#### TEXT SHOWN
The author should have grabbed the .sdeb or the debian build scripts and tore them apart if they really wanted to make a point (if, upon examining the build, there was one to make).
I mean there is a lot of cognitive load/disconnect we're talk about. As an ops guy, I can't look into every package. That's why I trust the package manager (apt-get, yum, whatever) and all the build maintainers who either volunteer or work on for Redhat/Canonical/SuSE/IBM/whoever.
Things get through. That's why we have all those security people out there who are digging around for bug bounties and find crap like the recent Ubuntu Snap package craziness.
Docker containers can be good. You can use an official Ubuntu or Alpine image, build your base, and create scripts to make sure your base containers don't go out of date. Most people don't do that. The official Docker containers are kinda a mess, but at least they're maintained. Grabbing some random container off Dockerhub? Yea that's not going to end well; unless you just use their source to build your own. Or if it's a container continually maintained but the person/company who wrote the service.
Docker containers do need better security introspection and that's going to be a big deal going forward. But this article is all rant and some, but not enough, substance.
Yes, but shouldn't you have separate "build" and "deploy" container images? You should "build" a particular version once, "deploy" the result into a test environment, test it thoroughly, and then "deploy" to production, right?
########
#### DATA SHOWN
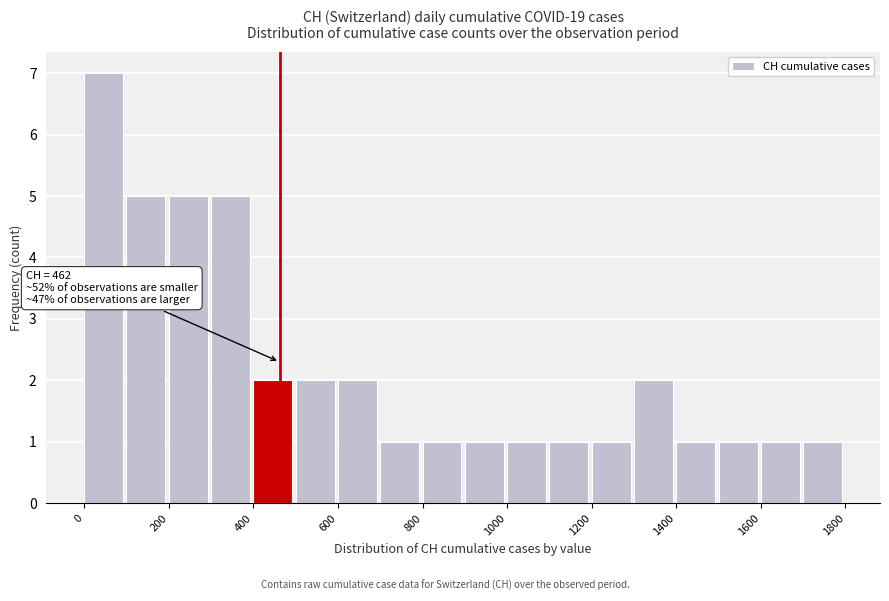

Over which range of the x-axis is the bar tallest?

0 to 100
########
__THE TASK__
Please translate this sentence from the Docker discussion into Spanish: "You can use an official Ubuntu or Alpine image, build your base, and create scripts to make sure your base containers don't go out of date."

__SOLUTION TO THIS TASK__
Puedes usar una imagen oficial de Ubuntu o Alpine, construir tu base y crear scripts para asegurarte de que tus contenedores base no se queden desactualizados.